Check every line below for the word "from" and copy the ones that have it.

- Saved entries:
——————————

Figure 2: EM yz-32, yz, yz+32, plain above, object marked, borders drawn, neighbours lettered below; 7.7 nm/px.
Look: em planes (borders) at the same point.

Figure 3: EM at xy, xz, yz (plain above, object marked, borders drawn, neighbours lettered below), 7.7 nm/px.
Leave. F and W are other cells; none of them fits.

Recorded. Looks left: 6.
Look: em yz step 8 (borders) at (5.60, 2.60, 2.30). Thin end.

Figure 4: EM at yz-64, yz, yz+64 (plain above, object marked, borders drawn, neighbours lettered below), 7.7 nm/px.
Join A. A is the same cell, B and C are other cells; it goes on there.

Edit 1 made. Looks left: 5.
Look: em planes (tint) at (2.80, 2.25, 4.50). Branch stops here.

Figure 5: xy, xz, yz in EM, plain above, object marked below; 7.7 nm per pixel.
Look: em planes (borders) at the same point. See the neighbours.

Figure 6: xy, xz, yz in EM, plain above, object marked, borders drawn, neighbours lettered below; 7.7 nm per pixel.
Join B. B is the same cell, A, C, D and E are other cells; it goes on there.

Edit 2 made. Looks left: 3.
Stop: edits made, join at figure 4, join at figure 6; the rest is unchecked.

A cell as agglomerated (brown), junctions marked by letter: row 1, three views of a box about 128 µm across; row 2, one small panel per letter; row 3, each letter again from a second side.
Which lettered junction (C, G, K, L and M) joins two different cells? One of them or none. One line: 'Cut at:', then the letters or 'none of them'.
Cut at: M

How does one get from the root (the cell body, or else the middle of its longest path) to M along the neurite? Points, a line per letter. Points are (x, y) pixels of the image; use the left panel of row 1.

——————————

- Task answer:
A cell as agglomerated (brown), junctions marked by letter: row 1, three views of a box about 128 µm across; row 2, one small panel per letter; row 3, each letter again from a second side.
How does one get from the root (the cell body, or else the middle of its longest path) to M along the neurite? Points, a line per letter. Points are (x, y) pixels of the image; use the left panel of row 1.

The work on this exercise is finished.